Next day we went to see the terraces—the hub of Wonderland. Our guide was a Maori called Sophia. Sophia and Kate are historical characters in Wonderland, and everybody who visits this district passes through the hands of one of these ladies.

Kate, who is decorated with a medal for having saved life—I think it was the life of a bishop—was away on her twenty-fifth honeymoon, so we fell into the arms of Sophia. Sophia is a big woman, and it would be a big man who ever escaped should he ever fall into her arms. I don’t know her age, but I should guess it at being about forty-five.

Although Sophia is masculine, she speaks English with the affectation of a well-bred duchess. She is always merry, and has a twinkle in her eye, indicating that she is continually on the qui vive for fun. She wore a short dress like a Welshwoman, black stockings, and buckled shoes.

From the hotel we walked a mile or so down to the lake, where we all embarked in a whale-boat. Here we had a row of a mile and a half down a river-like arm of the lake before we were fairly launched in the lake itself. Before us were the rugged rocky heights of Mount Tarawera, a volcano after which the lake is named. On the opposite side of the lake there are hills covered with trees.

It was a pull of nearly eight miles against a stiff breeze, before we came to the top of the lake. On the way we made one stoppage. This was to interview a fisherman in a dug-out. Sophia told us that to buy craw-fish from the fishermen of Tarawera was the correct thing, and as we could not oppose the wishes of a lady, we stopped. Luckily the fisherman had not caught any craw-fish. We were very cold and a little wet when we reached the head of the lake.

A walk of a mile and a half up the banks of a small creek, which was in many places steaming, and we were on the shores of Lake Rotomahana and at the foot of the White Terrace. At a distance the terrace looked like one side of a pyramid which had been made by piling together rows of white wash-hand basins.

Another comparison is to liken it to a huge white marble staircase on the side of a hill, each step being rounded in front and hollowed out above.

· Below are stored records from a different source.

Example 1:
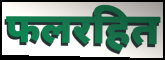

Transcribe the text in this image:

फलरहित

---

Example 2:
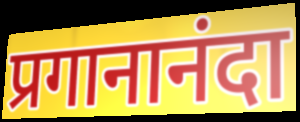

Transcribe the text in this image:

प्रगानानंदा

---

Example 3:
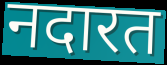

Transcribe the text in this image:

नदारत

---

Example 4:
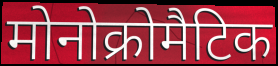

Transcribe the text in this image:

मोनोक्रोमैटिक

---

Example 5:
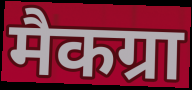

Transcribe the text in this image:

मैकग्रा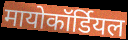
मायोकॉर्डियल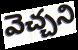
వెచ్చని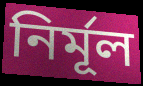
নির্মূলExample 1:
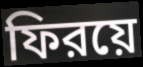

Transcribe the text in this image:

ফিরয়ে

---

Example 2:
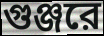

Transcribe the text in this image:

গুঞ্জরে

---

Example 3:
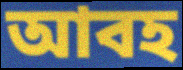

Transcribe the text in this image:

আবহ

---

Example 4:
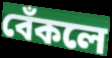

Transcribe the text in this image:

বেঁকলে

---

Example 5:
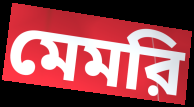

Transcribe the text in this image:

মেমরি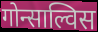
गोन्साल्विसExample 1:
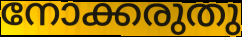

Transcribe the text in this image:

നോക്കരുതു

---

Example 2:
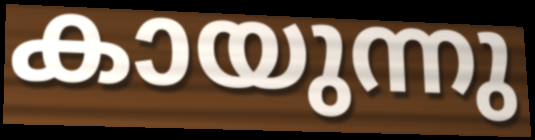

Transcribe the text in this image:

കായുന്നു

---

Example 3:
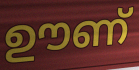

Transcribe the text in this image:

ഊണ്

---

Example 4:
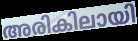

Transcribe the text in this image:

അരികിലായി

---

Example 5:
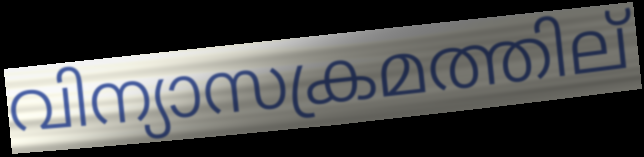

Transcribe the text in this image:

വിന്യാസക്രമത്തില്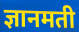
ज्ञानमती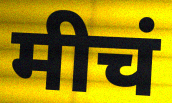
मीचंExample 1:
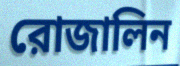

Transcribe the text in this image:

রোজালিন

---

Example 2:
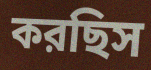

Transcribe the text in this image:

করছিস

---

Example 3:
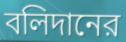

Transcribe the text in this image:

বলিদানের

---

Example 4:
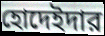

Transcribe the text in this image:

হোদেইদার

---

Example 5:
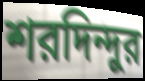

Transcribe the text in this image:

শরদিন্দুর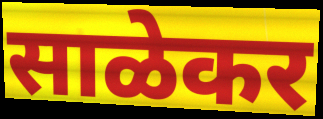
साळेकरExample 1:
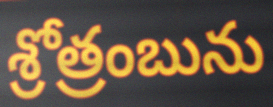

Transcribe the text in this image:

శ్రోత్రంబును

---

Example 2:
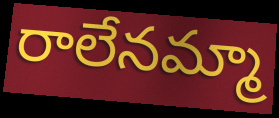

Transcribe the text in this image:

రాలేనమ్మా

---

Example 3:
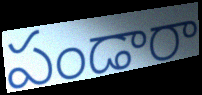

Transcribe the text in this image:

పండారా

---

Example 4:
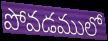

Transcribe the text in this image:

పోవడములో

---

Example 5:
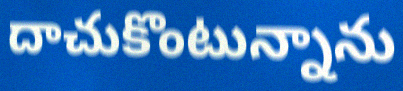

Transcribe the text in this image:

దాచుకొంటున్నాను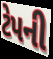
ટેપની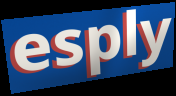
esplyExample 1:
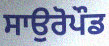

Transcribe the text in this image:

ਸਾਉਰੋਪੌਡ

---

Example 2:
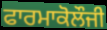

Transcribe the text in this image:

ਫਾਰਮਾਕੋਲੌਜੀ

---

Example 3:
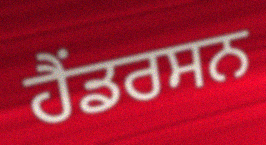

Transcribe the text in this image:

ਹੈਂਡਰਸਨ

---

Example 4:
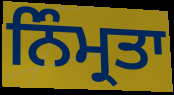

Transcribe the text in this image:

ਨਿੰਮ੍ਰਤਾ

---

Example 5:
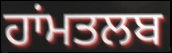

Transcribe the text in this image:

ਹਾਂਮਤਲਬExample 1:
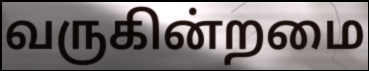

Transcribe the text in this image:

வருகின்றமை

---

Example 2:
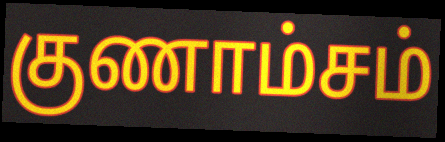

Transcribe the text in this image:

குணாம்சம்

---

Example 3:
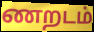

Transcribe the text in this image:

ணறடம்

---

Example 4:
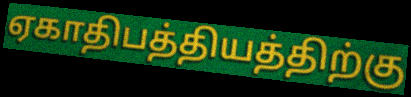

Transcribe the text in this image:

ஏகாதிபத்தியத்திற்கு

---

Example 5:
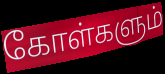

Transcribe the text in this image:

கோள்களும்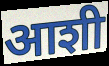
आशी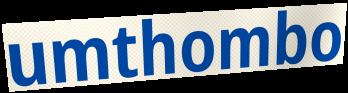
umthombo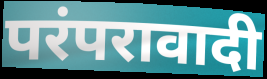
परंपरावादी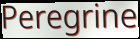
PeregrineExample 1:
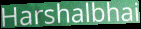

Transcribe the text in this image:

Harshalbhai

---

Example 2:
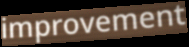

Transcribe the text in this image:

improvement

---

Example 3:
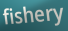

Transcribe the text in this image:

fishery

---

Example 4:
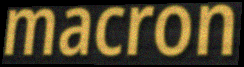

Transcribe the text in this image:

macron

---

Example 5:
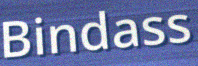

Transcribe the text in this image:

Bindass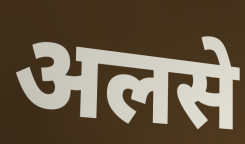
अलसे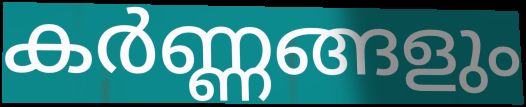
കർണ്ണങ്ങളും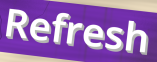
RefreshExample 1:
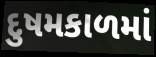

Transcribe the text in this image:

દુષમકાળમાં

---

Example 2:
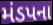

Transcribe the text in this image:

મંડપના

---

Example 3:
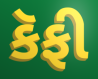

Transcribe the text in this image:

These steps, or wash-hand basins, are from one foot to twelve feet in height, and they are all filled with water, which is hotter and hotter the higher you ascend. At the top there is one large basin filled with water that is boiling. When the wind is in a certain direction (north-east, Sophia said), this may be entirely empty.

When we saw it, it was twenty feet or so in depth, and overflowing. The water was running down from basin to basin, getting cooler and cooler and depositing silica as it descended. One exceedingly striking point connected with the marble-like basins of limpid water is that the water appears to be of a brilliant light-blue colour—so blue that it often looks unnatural.

The pool at the top looks like a crater that had been breached on one side, and from the breach a lava stream had descended to the lake. The terraced arrangements of basins have been built on the lava stream. In many places, especially at the foot of the terraces, you could see basins in the process of formation. As a stream of water flows over an inclined surface, it spreads out to form a fan-like film.

At a certain distance from its origin it has become sufficiently cooled to deposit the silica which, while hot, it holds in solution. The deposition takes place on a curved ridge, the curvature of which corresponds to the curvature of the flowing fan-like film of water. In time the ridge grows higher and higher, until finally it becomes a basin in which water does not cool so rapidly as it did when the formation commenced.